# [Given text]

Subject: [PATCH 2/4] block: support compat discard mode by default.

Currently there are many filesystems which has implemented
discard support, but ssd discs not widely used yet.
Let's allow user to use compat discard mode by default.
After this feature is enabled by default for all devices which has
no native discard support it will be possible to use this feature
simply by passing appropriate mount option to fs (-odiscard in ext4)

This default option has many advantages:
- Hope that this helps in real filesystem testing.
- People who are crazy about data security whould be really happy.
- Virtual machine developers also would like this feature.

Signed-off-by: Dmitry Monakhov <[email protected]>
---
include/linux/blkdev.h | 2 +-
1 files changed, 1 insertions(+), 1 deletions(-)

diff --git a/include/linux/blkdev.h b/include/linux/blkdev.h
index c762c9f..d7d028c 100644
--- a/include/linux/blkdev.h
+++ b/include/linux/blkdev.h
@@ -1010,7 +1010,7 @@ static inline int sb_issue_discard(struct super_block *sb,
block <<= (sb->s_blocksize_bits - 9);
nr_blocks <<= (sb->s_blocksize_bits - 9);
return blkdev_issue_discard(sb->s_bdev, block, nr_blocks, GFP_KERNEL,
- DISCARD_FL_BARRIER);
+ DISCARD_FL_BARRIER|DISCARD_FL_COMPAT);
}

extern int blk_verify_command(unsigned char *cmd, fmode_t has_write_perm);
--
1.6.6

2010-02-11 12:21:57

by Christoph Hellwig

[permalink] [raw]

Subject: Re: [PATCH 1/4] block: implement compatible DISCARD support

On Thu, Feb 11, 2010 at 01:53:45PM +0300, Dmitry Monakhov wrote:
> Currently there are no many discs has native TRIM (aka) discard
> feature support. But in fact this is good feature. We can easily
> simlulate it for devices which has not native support.
> In compat mode discard dequest transforms in to simple zerofiled
> write request.
> In fact currently blkdev_issue_discard function implemented
> incorrectly.
> 1) Whait flags not optimal we dont have to wait for each bio in flight.

Indeed.

> 2) Not wait by default. Which makes it fairly useless.

# [Body and hand keypoint data]

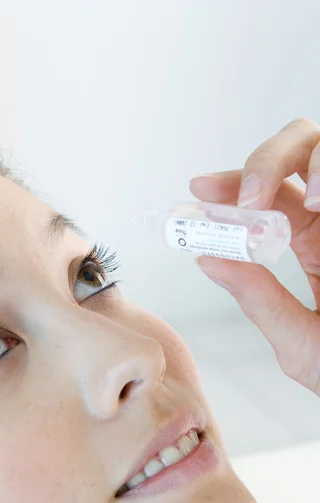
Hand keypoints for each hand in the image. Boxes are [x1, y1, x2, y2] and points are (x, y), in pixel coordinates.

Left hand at [190, 118, 319, 395]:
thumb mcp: (300, 343)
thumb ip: (259, 301)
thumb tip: (206, 259)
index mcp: (311, 243)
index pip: (266, 196)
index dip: (232, 185)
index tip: (200, 189)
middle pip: (298, 154)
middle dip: (267, 162)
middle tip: (251, 198)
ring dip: (317, 161)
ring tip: (314, 203)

# [Try it]
Extend the mailing-list thread on compat discard support, starting right after its last line. The data plays no part in what follows.

# [Response]
Not sure what you mean with that. We do not need to wait for the
discard request for the "online" type of use - the barrier flag
means we can't re-order I/O before and after the request so there
is no reason to wait - it stays in the places where it needs to be
in the I/O stream.

> 3) Send each bio with barrier flag(if requested). Which result in
> bad performance. In fact caller just want to make shure that full
> request is completed and ordered against other requests.

Yes, we need to ensure ordering only against reordering with other
requests. Your patch only issues a cache flush, which means that
we miss the queue drain before submitting the discard bios

> 5) It use allocated_page instead of ZERO_PAGE.

That's incorrect - both the scsi WRITE SAME and ATA UNMAP
implementations write to the payload. I have some plans to change that
an get rid of the payload entirely, but I need to get back to the
discard work and look at it in more detail.

> This patch introduce generic blkdev_issue_zeroout() function which also
> may be used for native discard request support, in this case zero payload
> simply ignored.

Which is a bit different from fixing efficiency issues in discard, I'd
prefer that to be split into a separate patch, especially as there might
be quite a bit of discussion on the zeroout behaviour.

Note that a discard is not actually required to zero out data it
has discarded, it's an optional feature in the command sets.

2010-02-11 12:22:51

by Christoph Hellwig

[permalink] [raw]

Subject: Re: [PATCH 2/4] block: support compat discard mode by default.

On Thu, Feb 11, 2010 at 01:57:50PM +0300, Dmitry Monakhov wrote:
> Currently there are many filesystems which has implemented
> discard support, but ssd discs not widely used yet.
> Let's allow user to use compat discard mode by default.
> After this feature is enabled by default for all devices which has
> no native discard support it will be possible to use this feature
> simply by passing appropriate mount option to fs (-odiscard in ext4)

So why do you even bother adding the DISCARD_FL_COMPAT option?
This is a debug option that should probably be controlled at the
block level, not anywhere near the filesystem.

2010-02-11 12:59:38

by Dmitry Monakhov

[permalink] [raw]

Subject: Re: [PATCH 1/4] block: implement compatible DISCARD support

Christoph Hellwig <[email protected]> writes:

> On Thu, Feb 11, 2010 at 01:53:45PM +0300, Dmitry Monakhov wrote:
>> Currently there are no many discs has native TRIM (aka) discard
>> feature support. But in fact this is good feature. We can easily
>> simlulate it for devices which has not native support.
>> In compat mode discard dequest transforms in to simple zerofiled
>> write request.
>> In fact currently blkdev_issue_discard function implemented
>> incorrectly.
>> 1) Whait flags not optimal we dont have to wait for each bio in flight.
>
> Indeed.
>
>> 2) Not wait by default. Which makes it fairly useless.
>
> Not sure what you mean with that. We do not need to wait for the
> discard request for the "online" type of use - the barrier flag
> means we can't re-order I/O before and after the request so there
> is no reason to wait - it stays in the places where it needs to be
> in the I/O stream.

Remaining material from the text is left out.